- SELECTED PASSAGE
──────
A Lonely Journey

Parenting a child who doesn’t fit with society is a desolate endeavour.

Your experience won’t match the social narrative about parenthood.

People will think they can say anything negative to you about your child as long as they pretend it’s jocular.

There is no way you can talk about it that will be right.

This has been a week of talking to therapists, intake workers and school officials on behalf of my spirited child and I am frustrated with all the barriers there are to truly talking about it.

We’re waiting on an appointment to see a therapist next week. But during our wait, his sister said something at her school about some of the things her brother says and does at home. Consequently her school counsellor phoned me to ask about it, having some serious concerns about what she had heard.

All the things she had heard were true. And there is nothing you can say that is the right thing to say when you are discussing your child’s potential for violence.

I minimize these things – “we are fine and we are coping,” I say. But that’s a worthless reassurance because she isn’t just worried about us, she’s worried about his potential for large-scale violence at school. And I don’t know if it’s my job to reassure her, or to alert her.
──────
[Data entries]

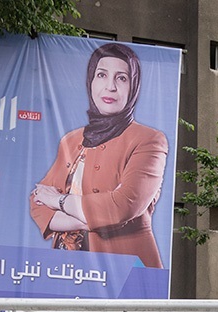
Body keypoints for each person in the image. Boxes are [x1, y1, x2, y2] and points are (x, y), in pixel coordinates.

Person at [30, 42, 166, 268]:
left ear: (133, 87)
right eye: (101, 75)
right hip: (68, 268)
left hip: (125, 271)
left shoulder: (149, 140)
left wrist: (57, 201)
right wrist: (90, 220)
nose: (110, 86)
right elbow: (37, 202)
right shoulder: (72, 140)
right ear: (91, 81)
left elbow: (121, 207)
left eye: (121, 78)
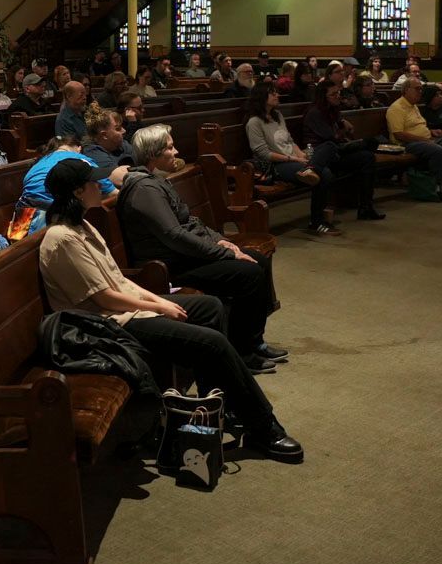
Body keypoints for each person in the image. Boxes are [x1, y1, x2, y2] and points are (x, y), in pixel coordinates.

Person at [35, 159, 302, 462]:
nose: (101, 186)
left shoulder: (82, 225)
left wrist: (158, 300)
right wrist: (158, 305)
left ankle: (214, 406)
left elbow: (119, 280)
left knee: (209, 307)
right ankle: (265, 428)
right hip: (106, 326)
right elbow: (105, 298)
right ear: (78, 191)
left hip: (125, 309)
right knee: (211, 343)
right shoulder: (62, 238)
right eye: (94, 183)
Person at [119, 125, 289, 373]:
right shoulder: (144, 189)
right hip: (169, 268)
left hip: (183, 257)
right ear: (153, 154)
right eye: (169, 147)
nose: (176, 151)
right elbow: (174, 235)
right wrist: (225, 253)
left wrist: (221, 240)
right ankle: (241, 353)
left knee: (257, 260)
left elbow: (190, 223)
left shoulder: (155, 180)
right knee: (248, 273)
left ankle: (254, 342)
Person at [244, 86, 339, 234]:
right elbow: (262, 153)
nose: (277, 95)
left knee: (329, 145)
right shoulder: (254, 122)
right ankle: (316, 222)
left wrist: (301, 154)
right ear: (261, 97)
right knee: (325, 174)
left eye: (277, 92)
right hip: (276, 166)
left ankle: (310, 168)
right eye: (272, 93)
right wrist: (292, 158)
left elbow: (290, 141)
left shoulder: (277, 116)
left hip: (295, 160)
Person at [9, 132, 119, 240]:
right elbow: (112, 193)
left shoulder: (38, 163)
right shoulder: (79, 158)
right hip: (55, 220)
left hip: (23, 222)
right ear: (79, 148)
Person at [303, 80, 385, 221]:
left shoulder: (331, 110)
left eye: (338, 93)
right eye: (333, 94)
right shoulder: (315, 113)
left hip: (336, 151)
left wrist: (342, 122)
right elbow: (331, 139)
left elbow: (338, 132)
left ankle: (366, 208)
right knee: (369, 144)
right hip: (323, 156)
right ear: (324, 96)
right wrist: (345, 133)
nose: (338, 96)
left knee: (367, 157)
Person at [81, 104, 131, 176]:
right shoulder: (93, 154)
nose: (124, 131)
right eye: (118, 129)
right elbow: (122, 177)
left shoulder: (121, 143)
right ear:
──────
- TASK STATEMENT
Repeat the whole text about parenting a child who doesn't fit with society, word for word.

- SOLUTION TO THE PROBLEM
A Lonely Journey

Parenting a child who doesn’t fit with society is a desolate endeavour.

Your experience won’t match the social narrative about parenthood.

People will think they can say anything negative to you about your child as long as they pretend it’s jocular.

There is no way you can talk about it that will be right.

This has been a week of talking to therapists, intake workers and school officials on behalf of my spirited child and I am frustrated with all the barriers there are to truly talking about it.

We’re waiting on an appointment to see a therapist next week. But during our wait, his sister said something at her school about some of the things her brother says and does at home. Consequently her school counsellor phoned me to ask about it, having some serious concerns about what she had heard.

All the things she had heard were true. And there is nothing you can say that is the right thing to say when you are discussing your child’s potential for violence.

I minimize these things – “we are fine and we are coping,” I say. But that’s a worthless reassurance because she isn’t just worried about us, she’s worried about his potential for large-scale violence at school. And I don’t know if it’s my job to reassure her, or to alert her.